Can't understand a proof in Rudin

[kostas230]

I can't understand a proof in the Theorem 2.27, part (a).

If [itex]X[/itex] is a metric space, [itex]E[/itex] a subspace of X, and [itex]E'[/itex] the set of all limit points of [itex]E[/itex], we denote by [itex]\bar{E}[/itex] the set: [itex]\bar{E}=E \cup E'[/itex]

We need to prove that [itex]\bar{E}[/itex] is a closed set. Rudin's proof is this:

If [itex]x\in X[/itex] and [itex]x \notin \bar{E}[/itex] then [itex]p[/itex] is neither a point of [itex]E[/itex] nor a limit point. Hence, [itex]p[/itex] has a neighborhood which does not intersect [itex]E[/itex]. Therefore, the complement of [itex]\bar{E}[/itex] is closed.

My question is this: How do we prove that there exists a neighborhood that does not contain any limit points of [itex]E[/itex]?

 

[verty]

If every open ball at x contains a limit point of E, x would be a limit point of those limit points. Can you prove that it is contradictory for an open ball at x to be disjoint from E?

Edit: I changed "neighborhood" to "open ball", I think neighborhood is wrong although Rudin may define it differently.

 

[kostas230]

I found a more straightforward proof. Suppose [itex]p[/itex] is a limit point of [itex]E'[/itex]. Then, for every neighborhood [itex]N_r (p)[/itex] there exists a limit point [itex]q[/itex] of [itex]E[/itex]. There exists a real number [itex]h>0[/itex] with [itex]d(p,q)=r-h[/itex]. Consider the neighborhood [itex]N_h (q)[/itex]

[itex]d(s,p) \leqslant d(p,q)+d(q,s) < r[/itex]

Hence, [itex]s\in N_r (p)[/itex]. Therefore, [itex]p[/itex] is a limit point of [itex]E[/itex].
Did I get it right? xD
(BTW, I should mention that I'm a physics undergrad; no training in rigorous math except a linear algebra self study with Axler. So, I'm a little slow in this. xD)

 

[verty]

That works. It is more technical than what I was alluding to above but it's fine.

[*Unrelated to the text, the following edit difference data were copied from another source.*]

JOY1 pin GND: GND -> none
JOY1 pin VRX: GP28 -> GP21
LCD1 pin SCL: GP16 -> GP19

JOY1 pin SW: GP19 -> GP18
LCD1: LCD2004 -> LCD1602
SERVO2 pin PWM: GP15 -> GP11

You should probably mention that s is a point in E.

 

[blue_raver22]

I would approach this question by first understanding the definitions and concepts involved. In this case, we need to understand what a limit point is and how it relates to neighborhoods. A limit point of a set E is a point p for which every neighborhood of p contains a point of E other than p itself. In other words, p is a point where E "accumulates" or "approaches" in some sense.

Now, in order to prove that there exists a neighborhood of x that does not contain any limit points of E, we can use the fact that x is not a limit point of E. This means that there exists a neighborhood of x that does not intersect E. Since this neighborhood does not intersect E, it also does not contain any limit points of E. This is because if it did contain a limit point of E, then it would also intersect E.

Furthermore, since x is not a limit point of E, this means that there exists a positive distance between x and any point in E. This distance can be used to define a neighborhood of x that does not contain any limit points of E. For example, we can take a neighborhood with radius smaller than this distance. This neighborhood will only contain points that are a positive distance away from x, and therefore cannot be limit points of E.

In summary, we can prove that there exists a neighborhood that does not contain any limit points of E by using the fact that x is not a limit point of E and defining a neighborhood with a radius smaller than the distance between x and any point in E. This neighborhood will not intersect E and therefore will not contain any limit points of E.